La Pompei di fine ’800 nella pittura di Luigi Bazzani’ che ha messo a confronto quadri del vedutista che ritraggono le rovine pompeiane con foto contemporanee delle stesse. Emerge certo un’antica storia di danni subiti da Pompei già visibili nell’800 ma il declino attuale è senza precedenti. Ciò che non ha fatto lo ‘sterminator’ Vesuvio lo fa l’inerzia istituzionale e la follia burocratica.

Invece Londra non ha mollato la presa della ‘gallina’ pompeiana: dopo la mostra il British Museum ha prodotto e realizzato anche un documentario tridimensionale (Life and Death in Pompeii and Herculaneum) per la regia dello stesso direttore del museo, Neil MacGregor. Vi immaginate un direttore di un nostro museo o soprintendente che si mette alla regia?

Un libero paese in libera svendita
La ricostruzione multimediale di Pompei ed Ercolano di duemila anni fa, costata poco più di centomila euro, porta i visitatori lungo le strade romane, nelle case con ingresso atrio, camera da letto, cucina , sala da pranzo, salotto e giardino, consente di interagire con i famosi calchi di chi rimase imprigionato dal calore vulcanico e con gli oggetti della loro vita quotidiana. La città sepolta è valorizzata all’estero perché considerata un affare che si vende bene oltre che una meraviglia. È in chiusura una mostra a Monaco di Baviera su ‘Pompeii, Life on the Vulcano’ che ricostruisce gli aspetti della vita quotidiana Pompei ed Ercolano dall’età del bronzo all’eruzione del 79 d. C. con 260 reperti tra sculture, statue, gioielli, mosaici.

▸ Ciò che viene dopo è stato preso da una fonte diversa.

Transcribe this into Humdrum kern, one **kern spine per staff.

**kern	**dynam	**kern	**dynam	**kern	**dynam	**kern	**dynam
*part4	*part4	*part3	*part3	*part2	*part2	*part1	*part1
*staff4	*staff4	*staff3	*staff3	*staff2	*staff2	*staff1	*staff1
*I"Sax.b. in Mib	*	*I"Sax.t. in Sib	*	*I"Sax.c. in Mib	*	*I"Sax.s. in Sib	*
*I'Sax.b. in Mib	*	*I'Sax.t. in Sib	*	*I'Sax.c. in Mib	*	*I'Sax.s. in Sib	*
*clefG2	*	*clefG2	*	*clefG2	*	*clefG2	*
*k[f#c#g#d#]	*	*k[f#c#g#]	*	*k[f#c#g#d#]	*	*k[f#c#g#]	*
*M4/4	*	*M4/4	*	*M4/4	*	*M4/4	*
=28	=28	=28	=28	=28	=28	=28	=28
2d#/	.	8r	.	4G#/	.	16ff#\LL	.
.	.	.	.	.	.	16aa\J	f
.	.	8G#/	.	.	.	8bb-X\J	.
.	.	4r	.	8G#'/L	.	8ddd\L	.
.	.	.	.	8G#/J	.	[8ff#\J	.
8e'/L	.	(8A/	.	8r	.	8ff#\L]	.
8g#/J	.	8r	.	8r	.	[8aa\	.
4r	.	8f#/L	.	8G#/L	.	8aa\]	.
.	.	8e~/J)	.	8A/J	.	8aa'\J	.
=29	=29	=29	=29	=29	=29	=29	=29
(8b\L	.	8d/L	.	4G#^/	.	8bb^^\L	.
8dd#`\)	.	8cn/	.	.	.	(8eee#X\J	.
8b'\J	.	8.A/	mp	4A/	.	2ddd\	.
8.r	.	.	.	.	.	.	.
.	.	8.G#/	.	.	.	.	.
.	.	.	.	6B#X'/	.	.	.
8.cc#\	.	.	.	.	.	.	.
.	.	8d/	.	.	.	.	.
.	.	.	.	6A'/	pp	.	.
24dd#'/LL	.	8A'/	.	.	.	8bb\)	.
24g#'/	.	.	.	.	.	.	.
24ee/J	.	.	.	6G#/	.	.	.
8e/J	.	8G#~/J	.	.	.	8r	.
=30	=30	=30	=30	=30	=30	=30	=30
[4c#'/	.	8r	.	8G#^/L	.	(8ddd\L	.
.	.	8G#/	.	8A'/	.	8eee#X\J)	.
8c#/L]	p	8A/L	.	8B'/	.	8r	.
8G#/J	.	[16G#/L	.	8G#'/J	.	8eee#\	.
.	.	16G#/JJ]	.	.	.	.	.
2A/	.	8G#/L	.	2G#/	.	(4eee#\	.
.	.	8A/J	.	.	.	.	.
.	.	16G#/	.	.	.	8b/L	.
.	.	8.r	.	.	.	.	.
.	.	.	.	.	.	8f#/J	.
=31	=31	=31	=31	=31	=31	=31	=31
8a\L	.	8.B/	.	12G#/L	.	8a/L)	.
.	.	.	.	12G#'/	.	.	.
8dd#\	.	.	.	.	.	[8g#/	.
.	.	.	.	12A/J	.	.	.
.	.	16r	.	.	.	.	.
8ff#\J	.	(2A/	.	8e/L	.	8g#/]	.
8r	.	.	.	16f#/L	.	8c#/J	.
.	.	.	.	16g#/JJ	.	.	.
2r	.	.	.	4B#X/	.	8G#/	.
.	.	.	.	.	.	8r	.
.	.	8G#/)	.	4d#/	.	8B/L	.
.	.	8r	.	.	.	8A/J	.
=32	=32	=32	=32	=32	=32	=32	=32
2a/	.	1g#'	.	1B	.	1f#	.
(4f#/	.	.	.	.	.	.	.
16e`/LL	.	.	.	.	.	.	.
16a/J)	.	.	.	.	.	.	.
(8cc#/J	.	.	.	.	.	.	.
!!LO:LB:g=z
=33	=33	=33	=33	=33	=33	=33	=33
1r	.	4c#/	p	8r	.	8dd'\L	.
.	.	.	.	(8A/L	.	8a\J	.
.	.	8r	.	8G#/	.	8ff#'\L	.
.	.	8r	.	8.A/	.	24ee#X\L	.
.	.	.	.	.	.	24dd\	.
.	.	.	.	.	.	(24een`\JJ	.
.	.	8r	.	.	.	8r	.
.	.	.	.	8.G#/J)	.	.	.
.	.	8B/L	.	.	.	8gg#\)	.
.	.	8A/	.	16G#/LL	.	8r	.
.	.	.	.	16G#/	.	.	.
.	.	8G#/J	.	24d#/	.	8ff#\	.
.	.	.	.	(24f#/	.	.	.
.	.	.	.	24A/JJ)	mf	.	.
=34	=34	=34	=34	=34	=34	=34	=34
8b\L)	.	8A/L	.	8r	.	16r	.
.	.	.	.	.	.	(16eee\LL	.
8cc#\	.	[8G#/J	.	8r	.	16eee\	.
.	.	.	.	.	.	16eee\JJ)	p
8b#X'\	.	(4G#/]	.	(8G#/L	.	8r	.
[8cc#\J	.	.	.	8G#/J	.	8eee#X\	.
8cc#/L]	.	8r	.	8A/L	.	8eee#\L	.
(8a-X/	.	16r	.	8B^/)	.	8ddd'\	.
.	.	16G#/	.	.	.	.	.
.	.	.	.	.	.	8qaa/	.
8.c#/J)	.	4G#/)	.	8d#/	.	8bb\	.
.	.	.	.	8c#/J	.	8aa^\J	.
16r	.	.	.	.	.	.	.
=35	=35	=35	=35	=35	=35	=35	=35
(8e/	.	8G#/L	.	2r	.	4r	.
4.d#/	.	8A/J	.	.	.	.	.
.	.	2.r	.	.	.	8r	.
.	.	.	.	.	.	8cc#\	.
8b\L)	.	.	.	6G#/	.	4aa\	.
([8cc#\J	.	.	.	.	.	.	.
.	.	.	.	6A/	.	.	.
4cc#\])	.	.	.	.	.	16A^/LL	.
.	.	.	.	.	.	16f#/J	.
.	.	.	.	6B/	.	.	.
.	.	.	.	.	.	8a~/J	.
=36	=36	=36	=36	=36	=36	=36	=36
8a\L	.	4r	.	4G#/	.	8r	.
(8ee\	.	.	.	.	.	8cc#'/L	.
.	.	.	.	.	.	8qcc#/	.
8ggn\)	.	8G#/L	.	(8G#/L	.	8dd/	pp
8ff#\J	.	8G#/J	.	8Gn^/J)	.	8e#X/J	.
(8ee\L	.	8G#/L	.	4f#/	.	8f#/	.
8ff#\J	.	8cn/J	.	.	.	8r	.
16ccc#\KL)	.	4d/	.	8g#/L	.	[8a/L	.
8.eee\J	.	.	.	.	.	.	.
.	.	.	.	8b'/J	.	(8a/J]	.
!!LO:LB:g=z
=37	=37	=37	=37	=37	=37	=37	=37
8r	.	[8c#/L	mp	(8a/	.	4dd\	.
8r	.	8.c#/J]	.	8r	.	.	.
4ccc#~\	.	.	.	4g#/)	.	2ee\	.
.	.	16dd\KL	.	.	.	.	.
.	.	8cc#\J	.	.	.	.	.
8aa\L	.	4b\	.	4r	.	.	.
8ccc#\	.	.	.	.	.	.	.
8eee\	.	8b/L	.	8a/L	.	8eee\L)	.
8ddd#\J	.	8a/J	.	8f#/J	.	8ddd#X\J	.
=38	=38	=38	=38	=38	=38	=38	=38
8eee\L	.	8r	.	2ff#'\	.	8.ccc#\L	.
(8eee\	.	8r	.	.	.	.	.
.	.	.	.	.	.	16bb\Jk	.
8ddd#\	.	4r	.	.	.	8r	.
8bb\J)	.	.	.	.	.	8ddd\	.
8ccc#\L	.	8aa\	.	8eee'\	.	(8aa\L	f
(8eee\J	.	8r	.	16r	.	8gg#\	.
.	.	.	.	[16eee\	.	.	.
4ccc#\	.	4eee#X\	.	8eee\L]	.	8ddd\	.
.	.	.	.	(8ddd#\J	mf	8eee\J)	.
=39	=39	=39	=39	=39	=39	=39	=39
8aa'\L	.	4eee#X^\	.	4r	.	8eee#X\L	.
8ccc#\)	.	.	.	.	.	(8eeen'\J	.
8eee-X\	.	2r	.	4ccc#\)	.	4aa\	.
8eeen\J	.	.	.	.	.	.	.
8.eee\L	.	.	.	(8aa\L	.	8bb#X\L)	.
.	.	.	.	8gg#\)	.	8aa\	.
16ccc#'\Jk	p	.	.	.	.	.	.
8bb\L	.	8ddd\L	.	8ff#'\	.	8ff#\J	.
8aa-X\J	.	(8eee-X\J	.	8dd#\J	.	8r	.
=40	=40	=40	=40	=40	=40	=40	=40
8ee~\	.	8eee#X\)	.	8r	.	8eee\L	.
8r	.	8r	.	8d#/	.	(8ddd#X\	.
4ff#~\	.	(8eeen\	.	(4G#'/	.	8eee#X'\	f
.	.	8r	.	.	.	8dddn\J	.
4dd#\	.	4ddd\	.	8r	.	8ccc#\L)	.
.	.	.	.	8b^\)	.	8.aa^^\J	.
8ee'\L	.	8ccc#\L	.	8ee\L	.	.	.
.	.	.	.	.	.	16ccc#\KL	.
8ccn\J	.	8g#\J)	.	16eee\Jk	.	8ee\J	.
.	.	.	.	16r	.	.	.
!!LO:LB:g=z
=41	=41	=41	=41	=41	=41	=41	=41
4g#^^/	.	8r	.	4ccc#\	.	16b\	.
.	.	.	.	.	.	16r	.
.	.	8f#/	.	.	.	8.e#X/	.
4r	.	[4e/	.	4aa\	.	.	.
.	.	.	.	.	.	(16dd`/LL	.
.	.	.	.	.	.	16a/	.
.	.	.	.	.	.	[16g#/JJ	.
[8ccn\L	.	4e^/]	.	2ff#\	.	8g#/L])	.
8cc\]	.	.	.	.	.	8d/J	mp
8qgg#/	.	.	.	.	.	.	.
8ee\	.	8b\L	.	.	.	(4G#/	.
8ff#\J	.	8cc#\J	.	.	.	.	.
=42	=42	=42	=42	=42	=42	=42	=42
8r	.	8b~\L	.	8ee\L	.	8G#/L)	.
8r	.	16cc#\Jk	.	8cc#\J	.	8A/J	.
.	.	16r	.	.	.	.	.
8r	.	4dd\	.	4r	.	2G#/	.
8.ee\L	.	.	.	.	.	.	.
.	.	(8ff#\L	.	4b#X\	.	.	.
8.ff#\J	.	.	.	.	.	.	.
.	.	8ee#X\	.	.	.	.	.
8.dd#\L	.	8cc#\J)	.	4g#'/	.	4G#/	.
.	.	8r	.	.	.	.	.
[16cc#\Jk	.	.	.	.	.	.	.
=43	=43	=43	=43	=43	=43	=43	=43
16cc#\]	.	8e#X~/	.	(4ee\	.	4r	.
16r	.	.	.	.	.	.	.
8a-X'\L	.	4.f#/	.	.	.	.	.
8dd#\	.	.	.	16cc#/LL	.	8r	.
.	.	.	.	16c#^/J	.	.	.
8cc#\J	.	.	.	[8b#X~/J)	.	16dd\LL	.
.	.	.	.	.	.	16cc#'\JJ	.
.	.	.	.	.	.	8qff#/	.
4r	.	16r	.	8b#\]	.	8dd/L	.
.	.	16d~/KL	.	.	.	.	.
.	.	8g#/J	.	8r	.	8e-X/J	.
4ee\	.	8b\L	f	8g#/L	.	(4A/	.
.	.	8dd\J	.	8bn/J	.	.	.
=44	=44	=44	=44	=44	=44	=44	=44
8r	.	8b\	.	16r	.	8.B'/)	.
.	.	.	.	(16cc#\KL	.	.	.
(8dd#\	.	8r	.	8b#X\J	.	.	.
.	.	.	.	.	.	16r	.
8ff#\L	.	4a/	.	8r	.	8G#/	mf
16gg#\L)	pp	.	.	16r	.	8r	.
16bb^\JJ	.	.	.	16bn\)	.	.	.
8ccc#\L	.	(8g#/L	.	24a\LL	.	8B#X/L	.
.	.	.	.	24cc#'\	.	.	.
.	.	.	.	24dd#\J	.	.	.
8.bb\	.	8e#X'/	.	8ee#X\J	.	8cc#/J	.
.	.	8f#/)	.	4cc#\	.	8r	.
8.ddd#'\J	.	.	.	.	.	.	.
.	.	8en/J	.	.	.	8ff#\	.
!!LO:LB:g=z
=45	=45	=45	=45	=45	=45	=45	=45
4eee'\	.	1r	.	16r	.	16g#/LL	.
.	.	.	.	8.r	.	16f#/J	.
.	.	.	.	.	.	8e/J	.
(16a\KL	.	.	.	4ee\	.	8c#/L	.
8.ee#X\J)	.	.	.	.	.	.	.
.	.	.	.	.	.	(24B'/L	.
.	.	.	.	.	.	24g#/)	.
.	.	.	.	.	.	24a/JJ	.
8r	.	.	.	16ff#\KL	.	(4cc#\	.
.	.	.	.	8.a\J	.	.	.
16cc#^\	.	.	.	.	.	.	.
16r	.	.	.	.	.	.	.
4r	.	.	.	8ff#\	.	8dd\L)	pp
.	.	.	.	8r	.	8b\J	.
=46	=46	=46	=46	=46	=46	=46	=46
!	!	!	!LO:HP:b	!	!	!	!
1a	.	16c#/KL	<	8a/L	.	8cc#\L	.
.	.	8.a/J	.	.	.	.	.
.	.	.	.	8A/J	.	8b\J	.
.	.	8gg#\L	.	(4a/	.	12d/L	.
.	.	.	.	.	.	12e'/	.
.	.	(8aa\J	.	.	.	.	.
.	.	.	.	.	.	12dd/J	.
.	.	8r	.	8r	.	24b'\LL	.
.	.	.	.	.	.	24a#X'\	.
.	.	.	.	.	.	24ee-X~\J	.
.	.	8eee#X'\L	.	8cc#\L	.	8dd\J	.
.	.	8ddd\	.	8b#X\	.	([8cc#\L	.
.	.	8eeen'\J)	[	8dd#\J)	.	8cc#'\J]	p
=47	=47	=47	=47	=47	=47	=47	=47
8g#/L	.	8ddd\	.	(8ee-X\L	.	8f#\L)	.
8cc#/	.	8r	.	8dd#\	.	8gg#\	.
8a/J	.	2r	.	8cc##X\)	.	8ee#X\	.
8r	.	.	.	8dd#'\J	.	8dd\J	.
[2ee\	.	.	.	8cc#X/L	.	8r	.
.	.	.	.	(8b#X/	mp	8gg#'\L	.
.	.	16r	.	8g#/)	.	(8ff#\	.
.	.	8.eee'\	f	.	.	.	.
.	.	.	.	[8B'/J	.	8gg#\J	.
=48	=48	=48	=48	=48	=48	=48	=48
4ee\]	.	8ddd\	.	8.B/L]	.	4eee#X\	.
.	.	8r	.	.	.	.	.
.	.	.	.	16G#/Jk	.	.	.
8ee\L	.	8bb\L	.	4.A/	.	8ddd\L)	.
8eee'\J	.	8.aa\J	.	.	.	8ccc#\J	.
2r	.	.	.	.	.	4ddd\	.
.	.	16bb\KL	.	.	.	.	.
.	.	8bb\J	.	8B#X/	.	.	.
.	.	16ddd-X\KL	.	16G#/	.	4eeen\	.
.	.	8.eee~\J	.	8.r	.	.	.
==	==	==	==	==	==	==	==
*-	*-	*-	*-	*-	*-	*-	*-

Ma la Soprintendenza ai beni archeologici di Napoli e Pompei ha collaborato anche a organizzare analoghe mostre ospitate a Madrid e a Filadelfia (quest’ultima visitabile fino al 27 aprile 2014 si intitola ‘One day in Pompeii’). Si dirà che con tutta questa attività la nostra Soprintendenza ha incassato royalties e altre ne incasserà in vista di una mostra a settembre ad Amburgo. Ma sarebbe così oltraggioso trarre noi il principale profitto dai tesori di casa anziché esportarli a supporto delle fortune altrui? Non sarebbe ora di realizzare una rete attrattiva di qualità che inglobi oltre a Pompei ed Ercolano il museo archeologico di Napoli, il museo di Baia, le ville di Stabia, i siti ‘minori’ dei Campi Flegrei? È così remota l’idea di attuare marketing territoriale culturale di livello? Come di puntare sulla cultura per rilanciare l’economia nazionale?

I musei americani contribuiscono direttamente ogni anno all'economia nazionale con 21 miliardi di dollari, generando ulteriori introiti indiretti e oltre 400 mila posti di lavoro. È un dato recente che emerge da uno studio dell'American Alliance of Museums. Fantascienza per l’Italia che a dispetto del suo patrimonio non sta al pari complessivamente con i risultati registrati singolarmente da grandi musei come il Louvre o il Metropolitan di New York. Basti pensare che nel 2012 i nostri 424 istituti statali hanno prodotto un introito complessivo lordo di poco più di €113 milioni, grazie soprattutto a Lazio, Campania e Toscana.

Intanto nell’ambito del grande progetto Pompei che dovrebbe essere completato entro dicembre 2015 che prevede la messa in sicurezza del sito archeologico sono stati impiegati appenai 40 dei 105 milioni messi a bilancio con l’apertura di 5 cantieri. Pare che la salvezza però arriverà: non dal cielo ma dal Kuwait. Lo Sceicco Ali Khaled Al-Sabah, da quattro mesi ambasciatore dello stato arabo ha annunciato che è pronto a finanziare la valorizzazione e tutela del parco archeologico campano come Diego Della Valle farà per il Colosseo. E pazienza se magari ciò avverrà in cambio di qualche trivellazione. Siamo un libero paese in svendita, altro che Milo e gli schiavi traci!